Sauf que la prise du pouvoir par le Premier sinistre Mohammed Ghannouchi possède tous les atours du coup d'Etat. Le plumage, le ramage et même l'odeur. Les mêmes crapules qui saignent le peuple tunisien sont toujours en place et comptent bien y rester jusqu'à nouvel ordre. Le gang des Trabelsi, belle-famille rapace de Ben Ali, s'est réfugié en France dans la nuit de vendredi à samedi et conserve le contrôle de son empire économique. Les flics meurtriers reçoivent toujours leurs ordres. Le couvre-feu et l'usage de tirs à balles réelles sont confirmés, et la presse tunisienne continue à enfumer les populations avec la même ardeur que Le Figaro ou TF1. Au revoir président ? Vive la liberté ? Chez Mickey, peut-être, puisque Obama a salué vendredi le « courage et la dignité » du peuple tunisien.

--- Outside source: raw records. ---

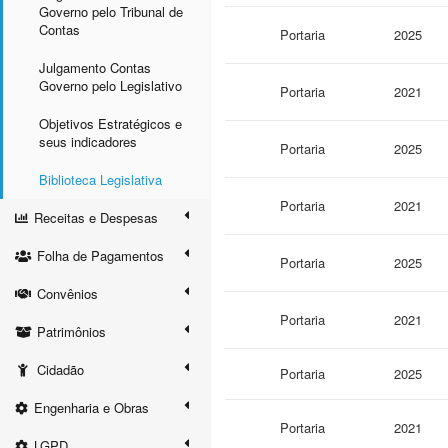
Governo pelo Tribunal de
Contas
Portaria
2025
Julgamento Contas
Governo pelo Legislativo
Portaria
2021
Objetivos Estratégicos e
seus indicadores
Portaria
2025
Biblioteca Legislativa
Portaria
2021
Receitas e Despesas
Folha de Pagamentos
Portaria
2025
Convênios
Portaria
2021
Patrimônios
Cidadão
Portaria
2025
Engenharia e Obras
Portaria
2021
LGPD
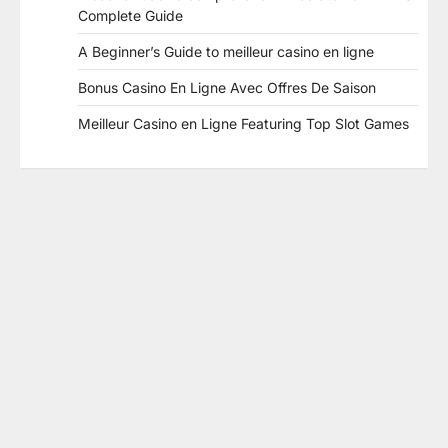
Complete Guide
A Beginner’s Guide to meilleur casino en ligne
Bonus Casino En Ligne Avec Offres De Saison
Meilleur Casino en Ligne Featuring Top Slot Games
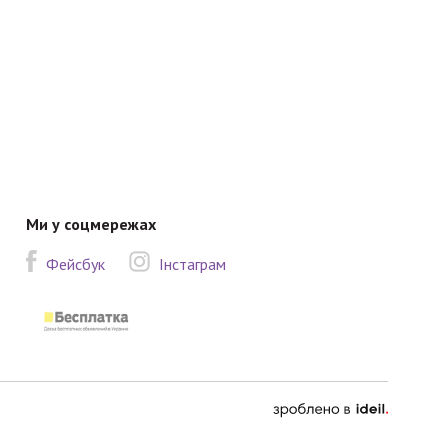
Ми у соцмережах
Фейсбук
Інстаграм
зроблено
в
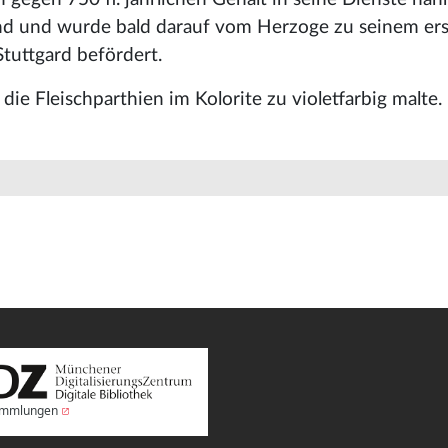
nd und wurde bald darauf vom Herzoge zu seinem er
Stuttgard befördert.
die Fleischparthien im Kolorite zu violetfarbig malte.
Sammlungen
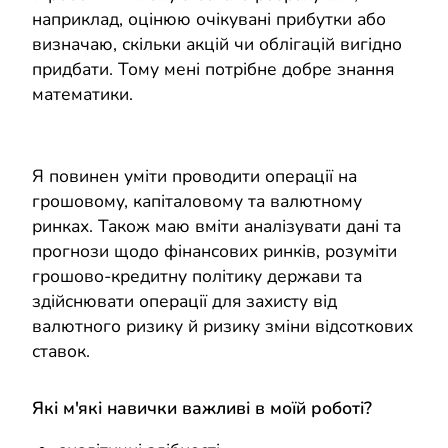
наприклад, оцінюю очікувані прибутки або
визначаю, скільки акцій чи облігацій вигідно
придбати. Тому мені потрібне добре знання
математики.
Я повинен уміти проводити операції на
грошовому, капіталовому та валютному
ринках. Також маю вміти аналізувати дані та
прогнози щодо фінансових ринків, розуміти
грошово-кредитну політику держави та
здійснювати операції для захисту від
валютного ризику й ризику зміни відсоткових
ставок.
Які м'які навички важливі в моїй роботі?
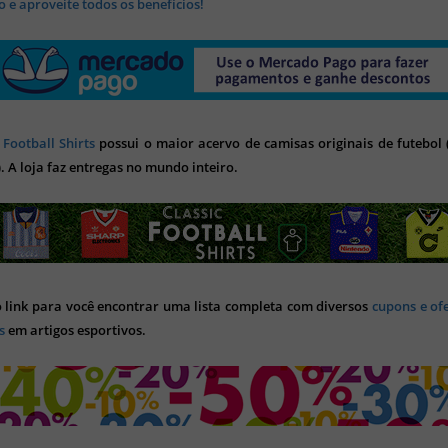
 e aproveite todos os benefícios!
 Football Shirts
possui o maior acervo de camisas originais de futebol (
). A loja faz entregas no mundo inteiro.
o link para você encontrar uma lista completa com diversos
cupons e of
s
em artigos esportivos.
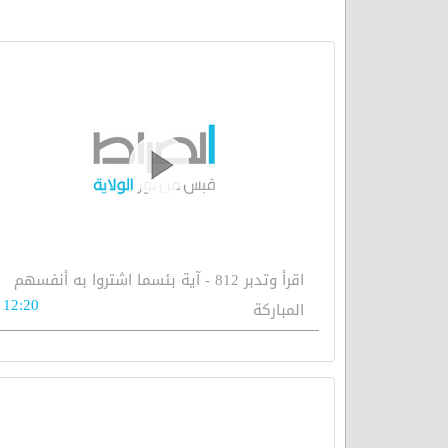
اقرأ وتدبر 812 - آية بئسما اشتروا به أنفسهم
12:20
المباركة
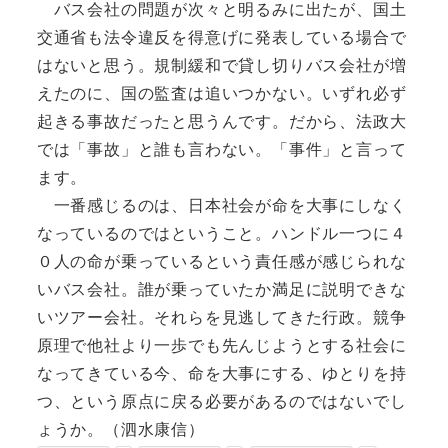
バス会社の問題が次々と明るみに出たが、国土
交通省も法令違反を得意げに発表している場合で
はないと思う。規制緩和で貸し切りバス会社が増
えたのに、国の監査は追いつかない。いずれ必ず
起きる事故だったと思うんです。だから、法政大
では「事故」と誰も言わない。「事件」と言って
ます。
一番感じるのは、日本社会が命を大事にしなく
なっているのではということ。ハンドル一つに４
０人の命が乗っているという責任感が感じられな
いバス会社。誰が乗っていたか満足に説明できな
いツアー会社。それらを見逃してきた行政。競争
原理で他社より一歩でも先んじようとする社会に
なってきている今、命を大事にする、ゆとりを持
つ、という原点に戻る必要があるのではないでし
ょうか。（泗水康信）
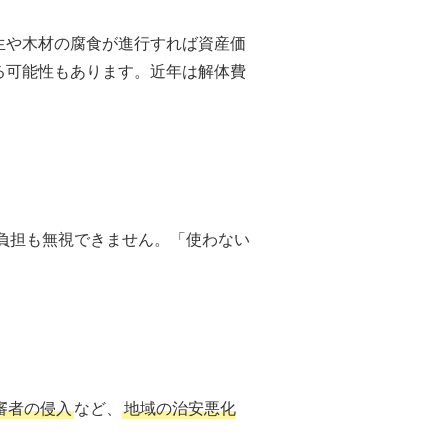
生や木材の腐食が進行すれば資産価
る可能性もあります。近年は解体費
負担も無視できません。「使わない
審者の侵入
など、
地域の治安悪化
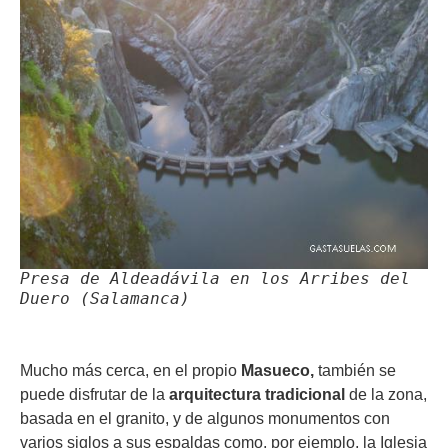
Presa de Aldeadávila en los Arribes del
Duero (Salamanca)
Mucho más cerca, en el propio
Masueco,
también se
puede disfrutar de la
arquitectura tradicional
de la zona,
basada en el granito, y de algunos monumentos con
varios siglos a sus espaldas como, por ejemplo, la Iglesia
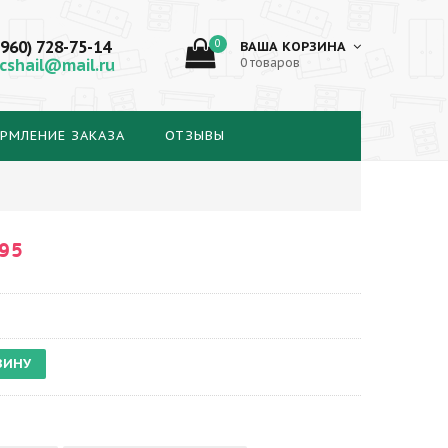
(960) 728-75-14
0
ВАША КОРЗИНА
cshail@mail.ru
0 товаров
РМЛЕНИЕ ЗАКАЗА
ОТЗЫВЫ
95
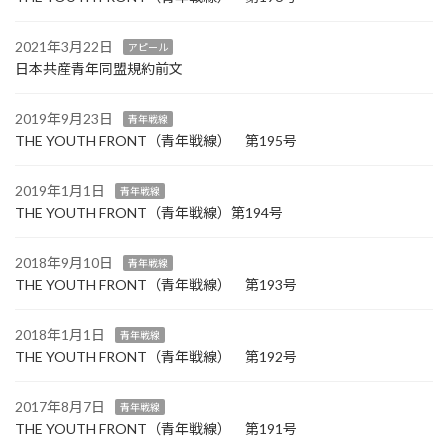
2021年3月22日
アピール
日本共産青年同盟規約前文
2019年9月23日
青年戦線
THE YOUTH FRONT（青年戦線） 第195号
2019年1月1日
青年戦線
THE YOUTH FRONT（青年戦線）第194号
2018年9月10日
青年戦線
THE YOUTH FRONT（青年戦線） 第193号
2018年1月1日
青年戦線
THE YOUTH FRONT（青年戦線） 第192号
2017年8月7日
青年戦線
THE YOUTH FRONT（青年戦線） 第191号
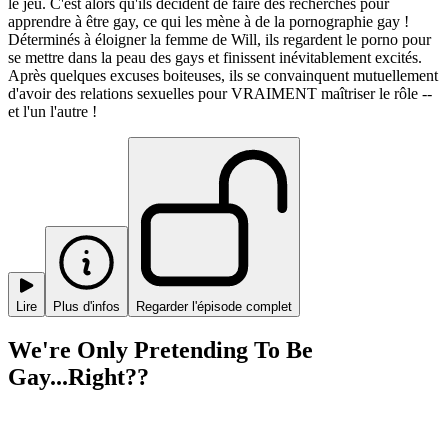
le jeu. C'est alors qu'ils décident de faire des recherches pour
apprendre à être gay, ce qui les mène à de la pornographie gay !
Déterminés à éloigner la femme de Will, ils regardent le porno pour
se mettre dans la peau des gays et finissent inévitablement excités.
Après quelques excuses boiteuses, ils se convainquent mutuellement
d'avoir des relations sexuelles pour VRAIMENT maîtriser le rôle --
et l'un l'autre !
Lire
Plus d'infos
Regarder l'épisode complet
We're Only Pretending To Be
Gay...Right??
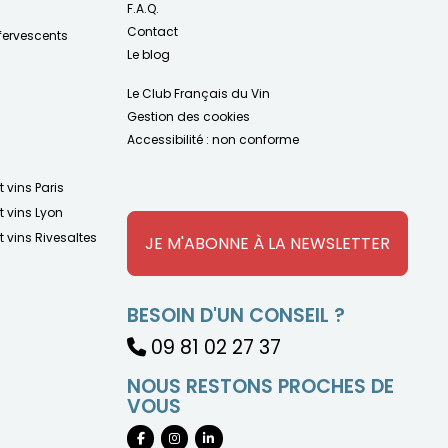
F.A.Q.
Contact
fervescents
Le blog
Le Club Français du Vin
Gestion des cookies
Accessibilité : non conforme
t vins Paris
t vins Lyon
t vins Rivesaltes
JE M'ABONNE À LA NEWSLETTER
BESOIN D'UN CONSEIL ?
09 81 02 27 37
NOUS RESTONS PROCHES DE
VOUS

En attendant les probables évènements de samedi, Ben Ali a continué à jouer les filles de l'air. Selon BFM TV, l'avion du dictateur en fuite a survolé Paris peu avant 20 heures avant de rebrousser chemin vers une destination inconnue. Sarkozy, épouvanté à l'idée de mécontenter la très pacifique communauté tunisienne de France - et de perdre le peu de points de satisfactions qu'il lui reste dans les sondages d'opinions - a en effet fait savoir vendredi soir que « la France ne souhaitait pas la venue sur son territoire du président tunisien en fuite Zine el Abidine Ben Ali ». Et dire qu'il y a deux jours il proposait, via Michelle Alliot-Marie, « le savoir-faire français à la police tunisienne » pour mâter les émeutiers... Sacré Sarko, champion du monde du retournage de veste.

Aux dernière nouvelles, selon Al-Jazira, l'avion du président tunisien se serait posé sur le tarmac de l'aéroport international de Djeddah en Arabie Saoudite. Il peut y dormir sans craintes, car au pays, ses troupes veillent toujours sur ses intérêts.